Why are big banks backing away from FHA loans? Many experts point to stiffer regulatory enforcement in the aftermath of the housing crisis, such as the Justice Department's vigorous pursuit of lenders whose allegedly shoddy underwriting procedures left the FHA on the hook for an unusual number of bad loans.
It used to be that part of the attraction of FHA loans was that lenders didn't have to worry as much about the creditworthiness of the borrower, because the FHA insured the loan. However, with legal enforcement holding FHA lenders more responsible for loan quality, some big banks have decided FHA loans aren't worth the risk.
Still, when one door closes, another one opens, and the retreat of big banks from FHA lending has opened the door for non-bank lenders and in some cases smaller, local banks and credit unions to take the market share previously dominated by large banks. In this environment, identifying the right FHA mortgage lender might take a little more effort, but it can be well worth it.
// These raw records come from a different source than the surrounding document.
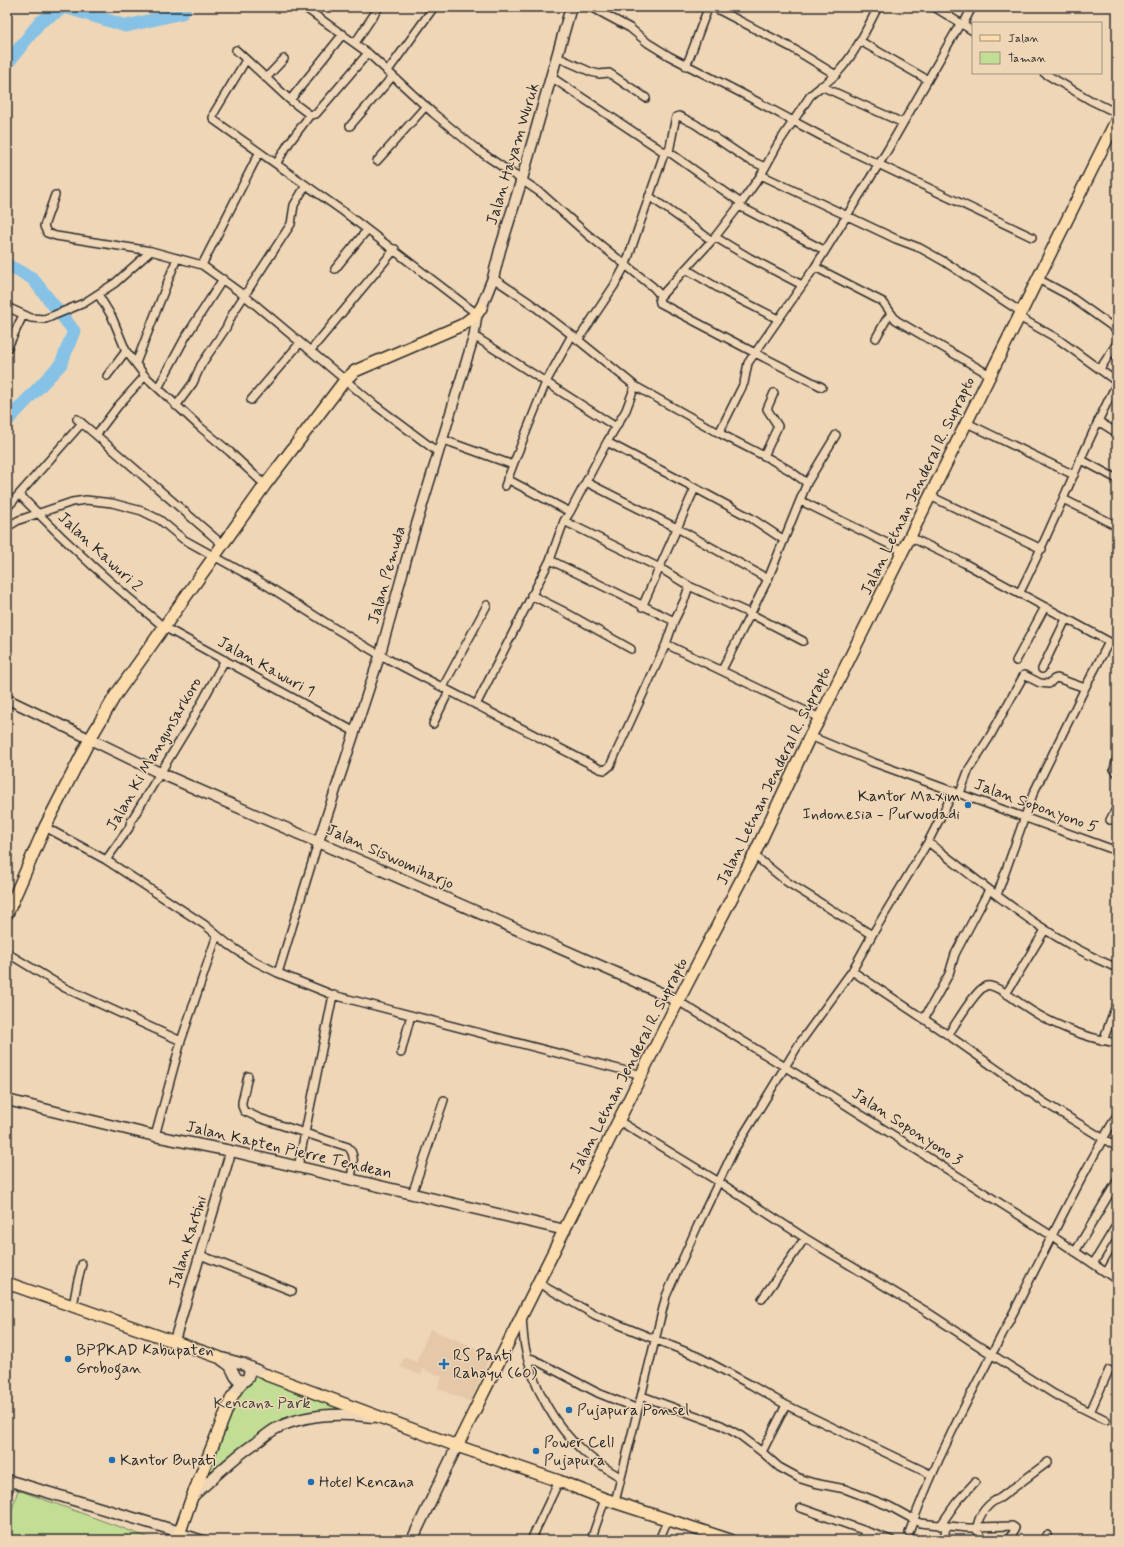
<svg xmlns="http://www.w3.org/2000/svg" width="1124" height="1547" font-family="Mynerve,sans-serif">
<rect width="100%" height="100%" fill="#efd6b7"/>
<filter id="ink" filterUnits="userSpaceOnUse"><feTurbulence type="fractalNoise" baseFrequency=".025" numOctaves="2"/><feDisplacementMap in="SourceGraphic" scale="8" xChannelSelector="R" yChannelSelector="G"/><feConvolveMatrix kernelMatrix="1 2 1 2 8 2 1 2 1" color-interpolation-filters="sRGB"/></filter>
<g filter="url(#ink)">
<path fill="#e5c8a8" d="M430,1329l61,25 -20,48 -34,-14 5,-11 -19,-8 -2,6 -21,-8 4,-10 12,5z"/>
<path fill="#c2de95" stroke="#768460" d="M260,1374l96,40 -79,13 -84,69 39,-99 21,-22z
M18,1490l137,50h-148v-14z"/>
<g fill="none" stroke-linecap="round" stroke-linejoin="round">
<path stroke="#86c2e6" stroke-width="13" d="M65,7l61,19 56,-13 3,-6
M7,64l33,-42 25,-15
M7,265l25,13 42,53 -13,33 -54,57"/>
<g stroke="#2b2b2b" stroke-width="10">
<path id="minor" d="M304,7l64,46 65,60 46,38 62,42 46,41 66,53 8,9
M591,7l39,21 18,15 21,13 72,37 97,52 194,92
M713,7l79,41 44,27
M878,7c-11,21 -22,45 -38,63 -8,10 -21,17 -30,26l-32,48 -17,31 -22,31 -24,31 -56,61 1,5 95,50 60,-86 72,-116 73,-127
M934,7l39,24
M963,25l9,-18
M860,41l68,39
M355,43l24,-36
M236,50l54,50 20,15
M557,57l34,15 8,2 10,-1 37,25
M246,60l-32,53 -1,5 1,2 130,92 133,102
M686,66c9,-20 14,-40 23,-59
M387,72l47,-65
M1044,73l46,27 27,13
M551,77l113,75
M266,78l18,-19
M821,86l82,37
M290,100l53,-66
M350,126l42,-49
M669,152l6,-31 1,-4 3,-1 16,8 52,35 18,8
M377,161l49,-55
M276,164l13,-21 21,-28 6,-1 52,-61
M761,175l135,64 24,9 25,14 76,50
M55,195l-11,31 3,7 9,3 95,15 51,14 43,31 130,109 64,48
M649,196l62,44
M739,206l85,44
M715,237l35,21 52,27
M202,265l57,-112
M815,267l68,35 13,18 94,55
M335,269l32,-39
M686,269l39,23 53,27
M493,278l37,25 42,32 63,51 84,47 51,26 19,11 18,13 -39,96 -46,91
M1038,279l30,16 49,35
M98,294l14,23 14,34 19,25 55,51 30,25 35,33
M7,307l24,11 14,1 39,-16 31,-20 36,-32
M1019,317l39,22 59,43
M474,336l142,91
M876,338l10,-18 5,-6
M578,340l36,-54 12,-22 39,-113 4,1 72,51
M7,349l16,-34
M311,350l84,-101
M136,363l41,-105
M1100,369l17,-26
M107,376l19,-25
M145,376l-27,30 -22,29 126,109
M158,388l27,-50 38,-59
M251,400l49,-57
M176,406l17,-23 8,-18 25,-37 7,-15 58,-89 3,-19 12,-20
M77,419l19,16
M1098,421l19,12
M967,423l107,52
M719,433l25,-50 4,-20 7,-10 67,34
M444,440l69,25 -8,21
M607,442l88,46 -53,119
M764,456l14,-30 -11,-17 7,-16
M1080,459l37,20
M513,465l33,-83 26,-47
M507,479l63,33
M586,482l91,46 91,51
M807,483l29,-48
M695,488l56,30 33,22
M20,495c45,47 93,91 144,132l191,105
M930,496l112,53
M1063,499l54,27
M801,501l102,50
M7,508l75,-85
M564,521l96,47 29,18 62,28 52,27
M7,527l12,-7 53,-18 14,-2 26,3 30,8 18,9 23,19 83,46 65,41 49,29 220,114 5,1 5,-4 56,-122 154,74
M910,537l54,26 153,83
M550,560l124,61 10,-20 5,-15
M1019,594c35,-69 62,-142 98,-211
M531,595l34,17 66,37
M666,644l8,-23
M1016,661l29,-54
M1042,669l24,-50
M443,687l44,-82
M476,705l74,-145 14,-39 6,-9 37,-70 19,-32 9,-24
M433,724l16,-33
M810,736l62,26 245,89
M1117,758l-3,11 3,4
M960,793l9,-24 20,-31 35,-63 16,8 9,1 5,-5 3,-1 28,10
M1110,820l7,-13
M45,827l61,33 99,65 23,19 22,15 28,14 55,22 309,80
M928,842c60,46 118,97 189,126
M754,855l33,27 85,53
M106,860l23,-32 2,-7 59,-97 35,-64
M997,895l36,-101 52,-106 24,-46
M7,953l58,35 116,53
M852,971l96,64 97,68 72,44
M278,973l40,-130
M1006,994l39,-64
M678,1001l138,85 236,150 65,44
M924,1019l25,-45 6,-20 34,-64
M948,1035c8,-11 27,-45 38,-49 8,-3 29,14 37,19 27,19 62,33 94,38
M1103,1041l12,-33 2,-2
M401,1053l10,-38
M248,1076l-6,26v4l2,5 15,7 89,29c9,9 4,21 3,32
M619,1121l100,61 86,56 119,72 67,44 63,40 52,26
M155,1136l26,-95 36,-106
M298,1167l35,-172
M412,1194l32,-94
M1075,1252l42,-71
M200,1255l92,36
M1093,1264l24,-40
M1106,1273l11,-19
M538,1283l57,32 104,42 52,28 35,20 146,70
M762,1299l43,-61
M73,1306l4,-22 5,-20
M522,1316c1,10 1,21 3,31 8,40 29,79 60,106 11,9 23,17 35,24
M527,1357l6,2 65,34 40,16
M642,1396l79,29 20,11 21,16 17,15 22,12 13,4 31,6 44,17 31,17 48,5h7l5,6 2,6
M1090,1412l19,-42
M762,1452l24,-47
M615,1502l51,-206 32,-71 36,-75 15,-24 50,-82 53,-73 20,-36 56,-93 26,-51
M801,1508l90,32
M940,1526l16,-23 19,-21
M977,1527l35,-1 3,2 -5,12
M975,1528l2,-1c2,-13 11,-24 23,-29l48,-36
M180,1532l25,8
M909,1533c25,-71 61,-138 96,-204 37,-72 71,-145 112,-214
M531,1540l28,-59
M591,1540l14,-41
M659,1540l9,-21
M863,1540l3,-9
M913,1540h5
M944,1540l2,-14
M1045,1540l2,-5"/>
</g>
<g stroke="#2b2b2b" stroke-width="12">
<path id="tertiary" d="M7,699l83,40
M318,843l62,-188 32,-116 62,-203 3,-22
M174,1342l57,-191
M7,1491l4,-10"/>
</g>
<g stroke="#2b2b2b" stroke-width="13">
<path id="secondary" d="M481,308l12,-30 7,-28 22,-71 49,-172
M90,739l70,34 461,202 57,26
M7,1100l148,36 76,15 334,79
M218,1357l26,7 6,6 -2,8 -8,7 -8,12
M222,1360c3,2 6,4 8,6 5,7 4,16 15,14
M246,1365l21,10
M7,1480l173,52
M192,1497c22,-20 43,-41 68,-57 5,-4 11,-9 17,-12 30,-15 65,-15 96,-11
M412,1540l45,-94"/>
</g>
<g stroke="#2b2b2b" stroke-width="14">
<path id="primary" d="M7,914l38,-87 45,-88 25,-43 150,-211 80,-105 10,-9 107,-46 15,-11 4,-6
M7,1283l211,74
M267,1375l190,71 102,35 46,18 125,41
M457,1446l214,-431 83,-160 56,-119 10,-18 297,-599
M177,1540l15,-43 40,-100"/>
</g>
<use href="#minor" stroke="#efd6b7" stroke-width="7"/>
<use href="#tertiary" stroke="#efd6b7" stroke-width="9"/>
<use href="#secondary" stroke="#efd6b7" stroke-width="10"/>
<use href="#primary" stroke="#fcdcac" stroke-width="11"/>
</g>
</g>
<g fill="#1f6fb2" stroke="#efd6b7" stroke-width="1.5">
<circle cx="968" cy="805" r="4"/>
<circle cx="68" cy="1359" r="4"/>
<path d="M442 1358h4v4h4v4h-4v4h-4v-4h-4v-4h4z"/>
<circle cx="569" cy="1410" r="4"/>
<circle cx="536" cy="1451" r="4"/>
<circle cx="112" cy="1460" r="4"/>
<circle cx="311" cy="1482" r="4"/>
</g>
<g text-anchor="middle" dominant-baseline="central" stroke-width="3" stroke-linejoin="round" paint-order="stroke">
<g font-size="16" fill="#2b2b2b" stroke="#efd6b7">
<text transform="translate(513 154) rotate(-73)">Jalan Hayam Wuruk</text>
<text transform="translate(918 486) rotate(-64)">Jalan Letnan Jenderal R. Suprapto</text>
<text transform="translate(100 552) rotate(43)">Jalan Kawuri 2</text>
<text transform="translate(387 575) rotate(-74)">Jalan Pemuda</text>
<text transform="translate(266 667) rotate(29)">Jalan Kawuri 1</text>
<text transform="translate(154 754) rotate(-60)">Jalan Ki Mangunsarkoro</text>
<text transform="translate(774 776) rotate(-64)">Jalan Letnan Jenderal R. Suprapto</text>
<text transform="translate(1036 806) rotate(20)">Jalan Soponyono 5</text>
<text transform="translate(390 857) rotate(24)">Jalan Siswomiharjo</text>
<text transform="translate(629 1066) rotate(-63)">Jalan Letnan Jenderal R. Suprapto</text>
<text transform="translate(907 1127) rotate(33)">Jalan Soponyono 3</text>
<text transform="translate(289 1150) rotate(13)">Jalan Kapten Pierre Tendean</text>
<text transform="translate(188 1242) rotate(-73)">Jalan Kartini</text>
</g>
<g font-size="16" fill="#2b2b2b" stroke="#efd6b7" text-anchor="start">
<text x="960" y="796" text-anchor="end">Kantor Maxim<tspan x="960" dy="18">Indonesia - Purwodadi</tspan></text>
<text x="76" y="1350">BPPKAD Kabupaten<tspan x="76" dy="18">Grobogan</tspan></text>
<text x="453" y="1355">RS Panti<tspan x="453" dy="18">Rahayu (60)</tspan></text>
<text x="577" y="1410">Pujapura Ponsel</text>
<text x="544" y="1442">Power Cell<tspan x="544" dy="18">Pujapura</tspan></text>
<text x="120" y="1460">Kantor Bupati</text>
<text x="319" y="1482">Hotel Kencana</text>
</g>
<g font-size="16" fill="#42463b" stroke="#efd6b7">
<text x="262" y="1403">Kencana Park</text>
</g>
</g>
<rect width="1124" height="1547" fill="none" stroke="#efd6b7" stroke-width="24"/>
<rect x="12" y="12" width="1100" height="1523" fill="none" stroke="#2b2b2b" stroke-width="1.5" filter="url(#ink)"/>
<rect x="972" y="22" width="130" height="52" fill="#efd6b7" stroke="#a1927f"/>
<rect x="980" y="35" width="20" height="6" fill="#fcdcac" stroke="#a1927f"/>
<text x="1008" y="42" font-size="12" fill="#2b2b2b">Jalan</text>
<rect x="980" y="52" width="20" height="12" fill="#c2de95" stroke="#a1927f"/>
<text x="1008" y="62" font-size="12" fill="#2b2b2b">Taman</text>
</svg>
Tips for Finding an FHA Lender
Here are some tips for identifying an FHA lender in this environment:
Consider smaller banks
If big banks are turning up their noses at FHA loans, consider smaller banks and credit unions. In particular if your area has a strong real estate market, chances are the loan business of local institutions is thriving and they will be eager to make loans.
Think outside the bank
Non-bank lenders – firms that specialized in lending without getting into traditional banking areas such as deposit accounts – have led the way in stepping into the void left by large banks. Since these firms specialize in lending, they are less likely to suddenly shut the door on an area of the business as important as FHA mortgages.
Use online resources
While this environment calls for casting a wider net in search of a lender, online resources for identifying lenders and comparing mortgage terms make that easier than ever before.
Move on from rejection
If you get turned down for an FHA mortgage by one lender, don't assume you can't qualify for one. As recent trends demonstrate, different banks have different business models and priorities, so the goal is to find a lender that is currently being constructive about making FHA loans.
Polish your credit
Since the recent regulatory environment has introduced an element of risk for lenders who write bad FHA loans, you can improve your chances by beefing up your credit score so you will look like less of a risk.
In some ways, the days when big banks dominated FHA mortgages made it easy to find an FHA lender. However, having to consider less obvious choices like smaller banks and non-bank lenders opens consumers up to seeing the full range of choices available to them. With FHA loans, as with anything else, more choices typically means better deals for consumers.